Algunos de los argumentos esgrimidos bajo el hashtag #DisruptTexts son una extraordinaria muestra de la agudeza analítica de los detractores de los clásicos: “quiero recordar que este trabajo de disrupción es un maratón y no un sprint. Sé como Odiseo y abraza el largo camino hacia la liberación (y luego saca La Odisea de tu currículo, porque es basura)”, sentencia una voz entre la turba digital. El rebuzno no tarda en recibir un órdago a la grande. Una joven afirma que leer obras escritas hace más de 70 años es contraproducente, porque se forjaron en un contexto cultural y moral muy diferente al nuestro. Nunca la ignorancia se revistió de mejores intenciones.
En honor a la verdad cabe señalar que este movimiento está imbuido de la problemática racial de los EEUU. Sus fundadoras se declaran antirracistas y promueven la visibilidad de autores que, a su juicio, han sido arrinconados por los estudios tradicionales. Pero quienes abrazan esta legítima aspiración para arremeter contra lo clásico, desde Homero hasta Scott Fitzgerald, demuestran actuar bajo la preocupante sombra del rencor y la agravante sospecha de la más profunda incompetencia. Y digo bien, puesto que promotores y palmeros de esta criba cultural son, para sorpresa de propios y extraños, maestros. Aunque semejante término suene a prenda de tamaño XXL para el cuerpo de un liliputiense.
El proyecto #DisruptTexts no tiene un respaldo masivo. Entre sus cuatro fundadoras no llegan a sumar cien mil seguidores en Twitter, si bien tienen varios focos de acción en Michigan, San Luis, Colorado o Virginia. Aunque su motivación se debe interpretar en clave norteamericana, es comprensible albergar el temor de que, en un mundo en el que todo está globalizado, incluida la indigencia intelectual, algún iluminado patrio crea oportuno importar semejante idea para dar la patada a los poemas homéricos, o cualquier otra obra —pienso, por ejemplo, en las comedias de Aristófanes—, por sexista, violenta, racista o religiosa. Debemos elevar un muro de libros frente a la censura y el prejuicio.
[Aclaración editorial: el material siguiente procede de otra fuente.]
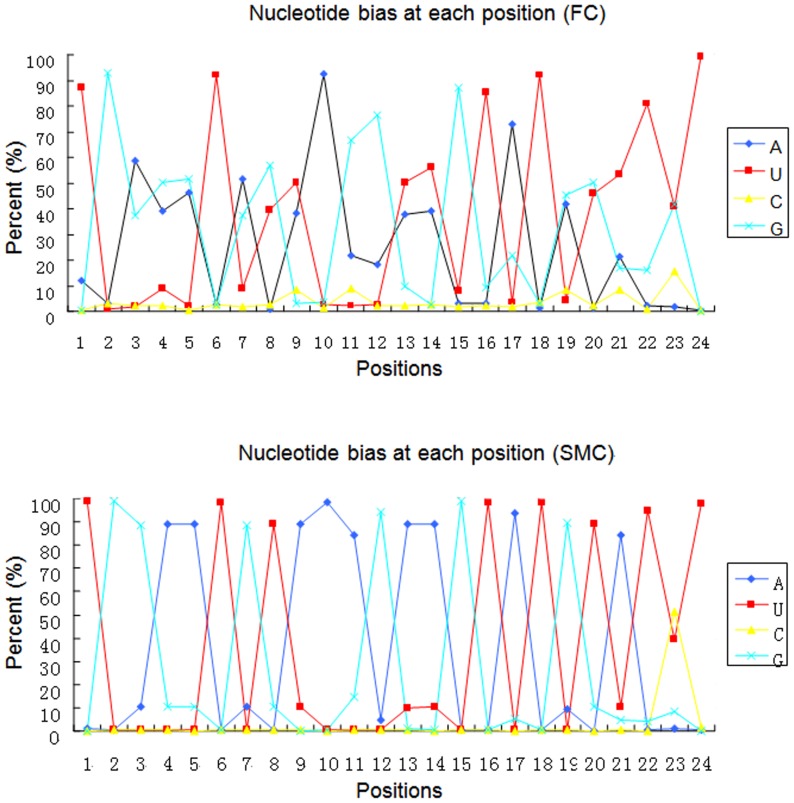
Nucleotide bias at each position.Nucleotide bias at each position (1–24) for known miRNAs. SMC: six month-old caprine muscle tissue; FC: fetal caprine muscle tissue.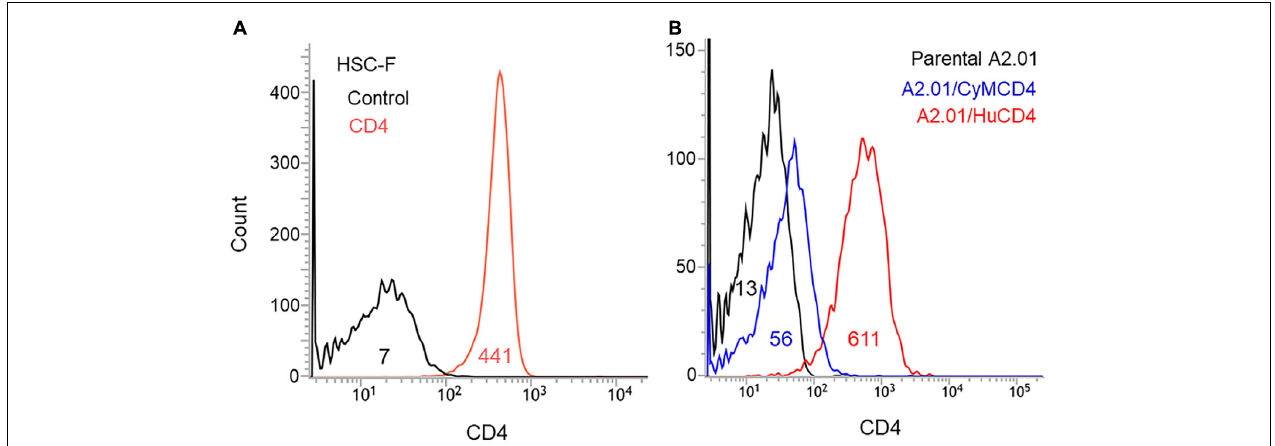
FIGURE 3 | Surface CD4 expression on the cell lines used in this study. Various cell lines were stained with FITC-labeled CD4 antibody, and were subjected to flow cytometry analysis. Numbers in graphs indicate the mean fluorescence intensity of each sample. (A) Analysis of CD4-positive HSC-F cells. Negative control is shown by black line. (B) Analysis of A2.01 cell line and its derivatives. Parental A2.01 (CD4-negative), A2.01/CyMCD4, and A2.01/HuCD4 cells are shown by black, blue, and red lines,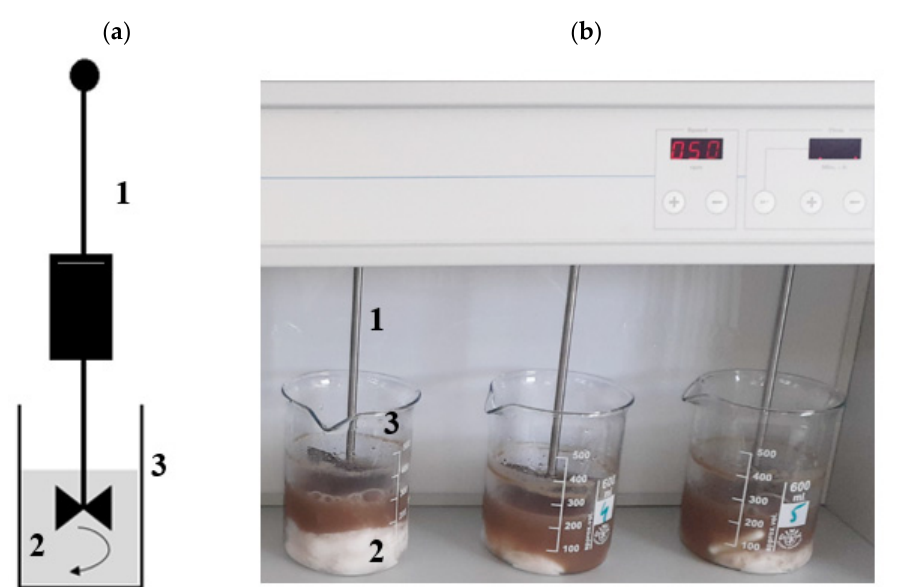
Figure 3. Experimental station in S1: ( a ) scheme; ( b ) photo (1—mechanical stirrer, 2—AGS mixed with SCO 2 , 3—glass reactors).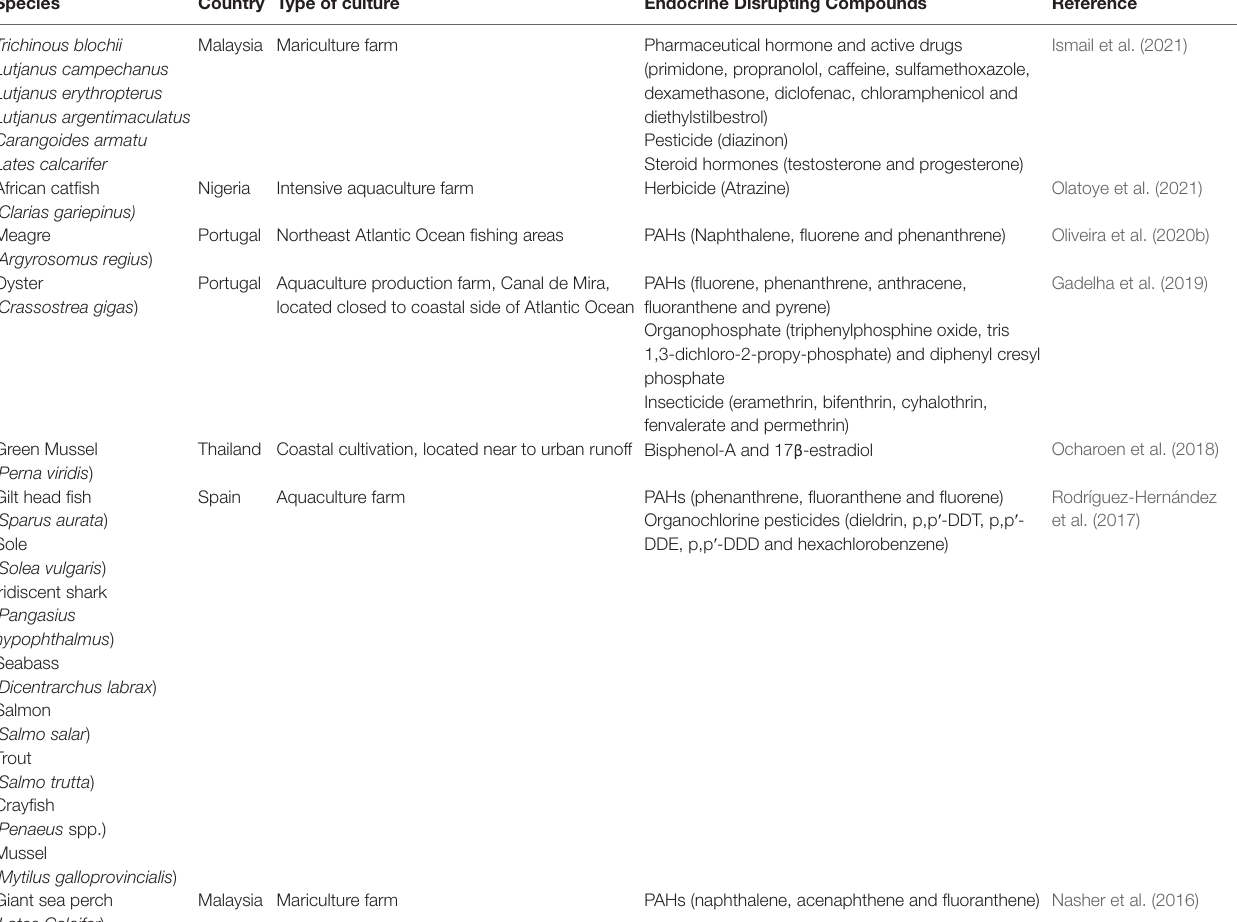
TABLE 3A | Detection of endocrine disrupting compounds in aquaculture organisms.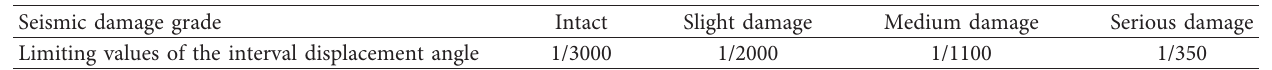
Figure 10: Cloud diagram of wall peak displacement under Loma Prieta earthquake with 7-degree fortification intensity. (a) X -direction. (b) Y -direction. Table 4: Limiting values of interval displacement angle of masonry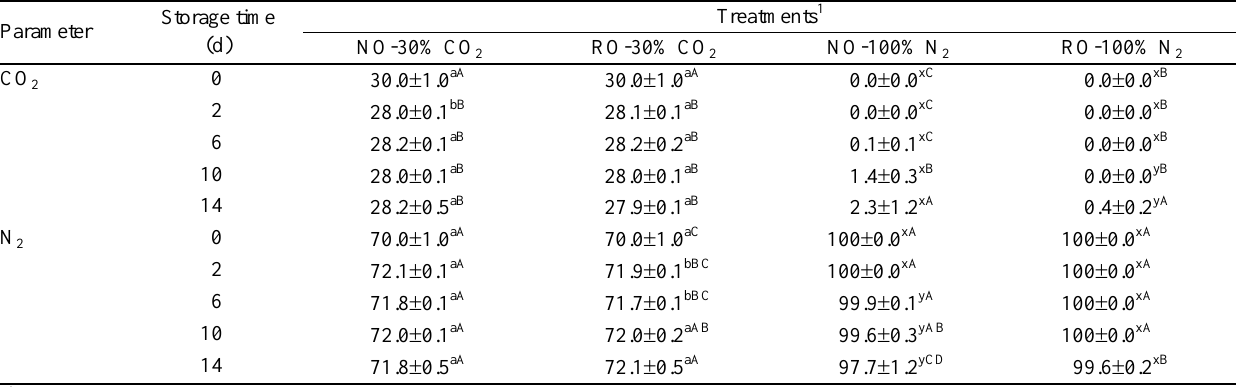
Table 1. The changes in headspace gas composition of modified atmosphere packaging (MAP) during refrigerated storage (%; mean  SE, n =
No compadeceré nunca a quien muere de inanición teniendo alimento suficiente para llevarse a la boca. Ellos no disfrutarán de la suave brisa que acompaña a la Aurora de rosáceos dedos, ni sabrán apreciar el sabor del vinoso Ponto. No se emocionarán con la tierna despedida de Héctor, un audaz guiño pacifista de los muchos que salpican la Ilíada. Tampoco verán intervenir a la sabiduría con forma de mujer, Atenea, para templar la cólera de Aquiles. Ni a un poderoso rey, Príamo, postrándose ante el ejecutor de su hijo para recuperar su cadáver. Olvidan que los únicos que reconocen a Odiseo a su regreso a Ítaca son un porquero, un perro desvalido y una nodriza, los personajes más humildes del reino.
Los versos de Homero han sido el sustento de muchos de nosotros, que hemos crecido a su sombra, que hemos visto cómo la obra maduraba al mismo ritmo que lo hacíamos nosotros. Sus sucesivas relecturas eran capaces de evocar reflexiones cambiantes según el momento de la vida en el que nos encontráramos. En ello reside la grandeza de los clásicos: siempre tienen algo que decirnos. Son tremendamente adaptativos en su inmutabilidad. Por ello lucharé hasta las últimas consecuencias para que no se inmolen nuestras raíces culturales en la pira de la corrección política.
Hubo un momento de la historia reciente en el que un colectivo se creyó también en el derecho de señalar con el dedo a los autores que no formaban parte del canon establecido. Entonces se hablaba, igual que hoy, de incitación al odio, de ir contra los valores que se pretendían inculcar en la nueva era, de fomentar el espíritu crítico y de que los estudiantes tomasen decisiones por sí mismos. Aquel movimiento fue también dirigido por miembros de la comunidad educativa, los que integraban la Nationalsozialistischer Deutscher Studentenbund (NSDStB), la federación nazi de estudiantes. La campaña culminó la noche del 10 de mayo de 1933 en la plaza de la ópera de Berlín, donde libros de Karl Marx, Ernst Glaeser, Wilhelm Foerster, Sigmund Freud y otros autores considerados sospechosos ardieron en una enorme pira, cada uno acompañado por su peculiar sentencia culpatoria. Estamos a tiempo de evitar, si todavía queda sentido común, que Homero, y muchos otros, termine en una nueva Opernplatz.